:: WHAT TO WORK ON ::
Nothing outside the range is wanted. Repeat exactly the lines below from the one with "left hip: (106, 350)" through the one with "right elbow: (147, 347)".

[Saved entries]
......

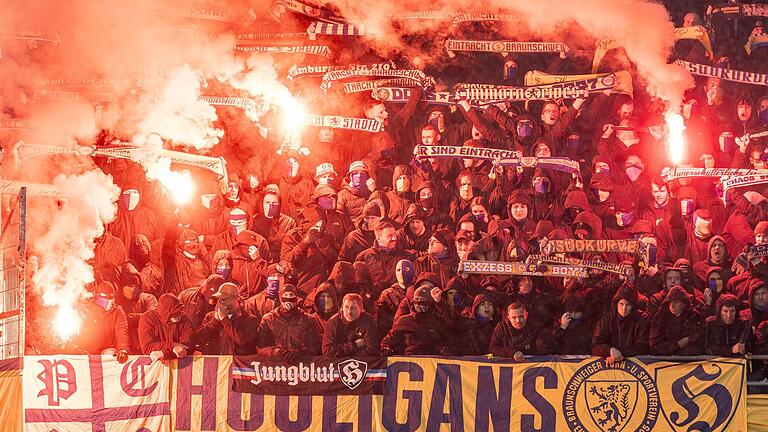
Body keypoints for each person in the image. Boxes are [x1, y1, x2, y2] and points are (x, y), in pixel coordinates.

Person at [380, 286, 453, 356]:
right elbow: (389, 340)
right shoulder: (404, 321)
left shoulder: (437, 321)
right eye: (416, 300)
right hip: (410, 361)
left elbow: (448, 339)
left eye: (423, 302)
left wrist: (448, 350)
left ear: (430, 304)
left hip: (431, 362)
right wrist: (385, 348)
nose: (419, 305)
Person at [256, 285, 322, 359]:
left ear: (297, 298)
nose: (288, 299)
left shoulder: (308, 320)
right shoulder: (268, 319)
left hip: (301, 364)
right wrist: (277, 352)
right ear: (280, 298)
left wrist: (301, 352)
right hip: (275, 365)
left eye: (291, 295)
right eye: (285, 295)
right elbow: (260, 348)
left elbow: (315, 348)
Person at [195, 282, 260, 355]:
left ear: (235, 299)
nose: (220, 303)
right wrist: (215, 321)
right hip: (216, 364)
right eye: (219, 299)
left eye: (223, 299)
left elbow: (242, 341)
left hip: (237, 364)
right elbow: (198, 339)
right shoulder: (210, 317)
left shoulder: (250, 319)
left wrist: (224, 319)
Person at [72, 281, 130, 361]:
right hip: (87, 351)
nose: (110, 302)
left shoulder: (118, 311)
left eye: (112, 299)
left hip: (106, 350)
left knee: (111, 354)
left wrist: (123, 349)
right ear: (98, 298)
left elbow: (122, 330)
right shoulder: (88, 309)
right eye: (107, 299)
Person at [592, 285, 649, 364]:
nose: (624, 308)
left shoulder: (643, 319)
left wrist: (618, 353)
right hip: (609, 365)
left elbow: (642, 347)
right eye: (621, 304)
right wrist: (609, 350)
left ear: (633, 306)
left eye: (628, 304)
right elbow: (596, 345)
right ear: (616, 304)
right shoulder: (606, 319)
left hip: (635, 365)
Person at [322, 293, 380, 357]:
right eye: (346, 307)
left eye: (353, 308)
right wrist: (355, 345)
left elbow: (372, 351)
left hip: (361, 362)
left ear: (361, 310)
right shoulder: (332, 322)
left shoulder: (369, 321)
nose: (349, 312)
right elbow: (327, 352)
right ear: (342, 308)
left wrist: (348, 356)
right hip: (337, 362)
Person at [139, 293, 193, 361]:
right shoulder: (147, 318)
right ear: (165, 312)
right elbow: (147, 347)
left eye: (180, 310)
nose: (179, 316)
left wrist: (165, 353)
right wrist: (172, 345)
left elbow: (186, 346)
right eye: (175, 313)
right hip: (155, 366)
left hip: (179, 364)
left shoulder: (184, 318)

......

:: YOUR SOLUTION ::
left hip: (106, 350)
left knee: (111, 354)
left wrist: (123, 349)
right ear: (98, 298)
left elbow: (122, 330)
right shoulder: (88, 309)
right eye: (107, 299)
Person at [592, 285, 649, 364]:
nose: (624, 308)
left shoulder: (643, 319)
left wrist: (618, 353)
right hip: (609, 365)
left elbow: (642, 347)
right eye: (621, 304)
right wrist: (609, 350)
left ear: (633, 306)
left eye: (628, 304)
right elbow: (596, 345)
right ear: (616, 304)
right shoulder: (606, 319)
left hip: (635, 365)
Person at [322, 293, 380, 357]:
right eye: (346, 307)
left eye: (353, 308)
right wrist: (355, 345)
left elbow: (372, 351)
left hip: (361, 362)
left ear: (361, 310)
right shoulder: (332, 322)
left shoulder: (369, 321)
nose: (349, 312)
right elbow: (327, 352)
right ear: (342, 308)
left wrist: (348, 356)
right hip: (337, 362)
Person at [139, 293, 193, 361]:
right shoulder: (147, 318)
right ear: (165, 312)
right elbow: (147, 347)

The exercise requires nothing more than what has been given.